The Lavender Manifesto
(1) I’m not too proud to admit that from time to time I like to rock the Lavender Diamond. Yes, tracks like Oh No and You Broke My Heart are pretty girly. But they’re still not as girly as anything made by Jens Lekman, who is (I’m told) a man.
Oh, but was just poking around the Lavender Diamond website and I found the following manifesto on the “News” page.
Did you know that this is the beginning of the era of true love? The end of oppression? Of the self or the other. It’s true. True love can only exist in the absence of oppression and where true love exists there is no oppression.
This is the moment of the invention of peace on earth. Like the moment just before the invention of the printing press. Or the day after, or the week of. Imagine the sun going down and you pass a window and someone inside is writing notes (and that someone is you) and those notes are about a letterpress- or an airplane- or the that the world is round- or that peace will come to earth. We will look back on this moment with astonishment and wonder how we lived in the time of war- much the same way we look back with astonishment at a time on earth without humans- or birds- or clouds- or at a time when dinosaurs lived-
But do not forget that everything on earth and in heaven may come and go. There was a time before humanity. There was a time before America. There was a time before the sky, there was a time before earth. And this is the time before peace.
I declare that the age of war is over and that soon it will be a memory.
War is now extinct and peace is the new species.
Imagine this. And Invent this with the full force of your soul, your mind, your heart, your voice.
Earth is heaven, the water is magic, the ground is magic, your voice is magic, you are pure magic. Remember yourself. Bring peace.
Peace to all the children of the world, forever and ever and now,
Love.
Ahem. Soooo … Heeeey. Oh man, I suddenly feel really uncomfortable. Granted, this isn’t the first time I’ve heard that I am “pure magic.” It’s not even the first time this weekend. But I mean, if someone said this to you on the bus, you’d be like, “Is this person going to stab me like James Howard Kunstler?" Again, this was on the “News” page under “TODAY!” It’s one thing if you don’t feel like updating your “News” page, but this is just too much.
(2) Note the resemblance between the phrases “I ain’t to proud to beg” and Jesse Ventura memorable “I ain’t got time to bleed.” One of these days I hope to find a subtle and appropriate way to drop “I ain’t got time to bleed” into casual conversation. Observe:
Friend: Hey Salam, you donating blood this year?
Me: Oh, sorry man. I ain’t got time to bleed.

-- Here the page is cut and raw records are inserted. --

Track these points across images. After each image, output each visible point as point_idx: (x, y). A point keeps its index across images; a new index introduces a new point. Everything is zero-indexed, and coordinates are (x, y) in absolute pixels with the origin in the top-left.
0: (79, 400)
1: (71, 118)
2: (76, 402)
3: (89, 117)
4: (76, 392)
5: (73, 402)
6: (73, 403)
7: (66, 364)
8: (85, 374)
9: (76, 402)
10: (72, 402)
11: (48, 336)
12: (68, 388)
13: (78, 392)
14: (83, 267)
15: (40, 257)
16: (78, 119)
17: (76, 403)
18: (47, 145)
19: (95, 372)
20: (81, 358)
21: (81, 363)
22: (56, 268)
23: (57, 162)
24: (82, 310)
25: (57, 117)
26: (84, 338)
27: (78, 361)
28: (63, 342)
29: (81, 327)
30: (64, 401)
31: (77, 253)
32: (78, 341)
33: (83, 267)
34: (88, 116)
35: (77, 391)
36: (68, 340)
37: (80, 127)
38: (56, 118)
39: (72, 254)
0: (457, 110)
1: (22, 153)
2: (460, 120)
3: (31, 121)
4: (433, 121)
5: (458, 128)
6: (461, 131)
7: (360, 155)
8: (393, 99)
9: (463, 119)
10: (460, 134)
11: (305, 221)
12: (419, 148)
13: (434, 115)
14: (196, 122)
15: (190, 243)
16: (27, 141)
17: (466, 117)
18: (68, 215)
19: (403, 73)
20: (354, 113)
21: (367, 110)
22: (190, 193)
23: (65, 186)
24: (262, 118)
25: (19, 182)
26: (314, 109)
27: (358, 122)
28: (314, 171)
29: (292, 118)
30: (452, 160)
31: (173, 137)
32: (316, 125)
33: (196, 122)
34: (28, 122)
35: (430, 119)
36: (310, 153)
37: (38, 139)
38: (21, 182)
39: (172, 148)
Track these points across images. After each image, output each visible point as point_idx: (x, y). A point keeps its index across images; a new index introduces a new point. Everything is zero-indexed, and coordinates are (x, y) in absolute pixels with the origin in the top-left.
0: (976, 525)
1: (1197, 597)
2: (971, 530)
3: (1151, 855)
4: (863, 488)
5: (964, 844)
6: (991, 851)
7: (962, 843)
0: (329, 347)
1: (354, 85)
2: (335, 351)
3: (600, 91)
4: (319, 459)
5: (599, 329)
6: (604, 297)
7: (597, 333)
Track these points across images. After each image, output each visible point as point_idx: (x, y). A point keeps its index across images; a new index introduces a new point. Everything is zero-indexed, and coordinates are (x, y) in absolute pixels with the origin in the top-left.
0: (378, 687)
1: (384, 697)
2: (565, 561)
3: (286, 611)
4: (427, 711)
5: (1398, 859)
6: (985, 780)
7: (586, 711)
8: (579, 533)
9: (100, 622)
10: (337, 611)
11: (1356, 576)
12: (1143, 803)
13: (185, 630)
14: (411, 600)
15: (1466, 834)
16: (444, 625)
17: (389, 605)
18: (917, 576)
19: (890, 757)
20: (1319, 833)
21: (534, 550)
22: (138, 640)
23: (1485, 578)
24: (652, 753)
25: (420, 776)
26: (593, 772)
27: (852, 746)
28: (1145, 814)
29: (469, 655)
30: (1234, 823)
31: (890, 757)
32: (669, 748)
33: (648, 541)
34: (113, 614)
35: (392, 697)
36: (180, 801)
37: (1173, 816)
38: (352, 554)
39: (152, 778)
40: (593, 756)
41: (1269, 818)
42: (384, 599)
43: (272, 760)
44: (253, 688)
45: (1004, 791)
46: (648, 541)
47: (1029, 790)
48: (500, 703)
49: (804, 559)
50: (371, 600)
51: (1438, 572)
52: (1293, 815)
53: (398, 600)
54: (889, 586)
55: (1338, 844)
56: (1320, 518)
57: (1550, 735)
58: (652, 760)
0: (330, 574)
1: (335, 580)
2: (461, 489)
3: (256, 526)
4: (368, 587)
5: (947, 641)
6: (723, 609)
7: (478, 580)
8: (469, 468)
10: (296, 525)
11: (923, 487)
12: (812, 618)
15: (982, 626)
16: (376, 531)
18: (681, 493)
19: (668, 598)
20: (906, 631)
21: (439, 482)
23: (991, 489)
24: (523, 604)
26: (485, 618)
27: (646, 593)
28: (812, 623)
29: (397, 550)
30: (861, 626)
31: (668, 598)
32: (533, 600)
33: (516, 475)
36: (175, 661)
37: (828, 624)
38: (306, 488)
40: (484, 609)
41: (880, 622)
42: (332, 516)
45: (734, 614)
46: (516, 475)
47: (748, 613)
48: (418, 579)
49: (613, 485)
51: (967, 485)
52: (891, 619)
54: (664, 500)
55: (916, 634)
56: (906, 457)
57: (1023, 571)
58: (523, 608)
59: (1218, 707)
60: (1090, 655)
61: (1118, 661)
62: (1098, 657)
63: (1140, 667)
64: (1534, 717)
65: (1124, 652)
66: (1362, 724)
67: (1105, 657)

(3) Let me also add that Cory Doctorow’s Little Brother will likely be the greatest book since modern YA classic King Dork. That’s saying a lot.
1) Hey, with the spread of liberal democracy and the progressive abolition of trade barriers, maybe the age of peace IS beginning. But it’s only going to last until the Hormone Wars of 2248 when the collapse of the Testosterone Mines of California create a worldwide shortage and global conflict.
2) How many of your friends call you by your last name?
— PEG · Dec 29, 10:14 PM · #
I saw Lavender Diamond open for The Decemberists. Witty exchange:
bq. Lavender Diamond to Crowd: “We’re Lavender Diamond, and you’re Lavender Diamond too.”
bq. Someone from the crowd over the (mostly) quiet: “Don’t touch me!”
— talboito · Dec 29, 11:57 PM · #
Now, having grown up reading the Bible and spending massive amounts of time in church, I hear something like that and wonder if this is the beginning of the end of the age. Then I wonder why no one told me and why I didn’t have the smarts to write the “Left Behind” series so my family and I could live in financial comfort until the end, donating lots of money to others, of course. I’m not sure I could endure the literary shame of being the author of “Left Behind”.
“Don’t touch me!” :-) I saw a reporter on CBS Evening News the other night bringing the drama (and not much news) to a segment of the show. “Take your hands off me!” she said to the hapless politician she ambushed with her camera crew as the interviewee earnestly tried to get her to stop. I thought I’d stumbled onto the Daily Show by mistake.
— Joules · Dec 30, 07:47 PM · #
(1) Coincidentally, I’m writing the libretto for “Hormone Wars of 2248.”
(2) Some, not many. But I’ve collected a lot of questionable nicknames.
There are many, many reasons Lavender Diamond is fascinating, and one is biographical: the chanteuse/lead has a pretty cool life story, from the little I know. I know I shouldn’t put much stock in that sort of thing, but that’s the nature of my fannishness.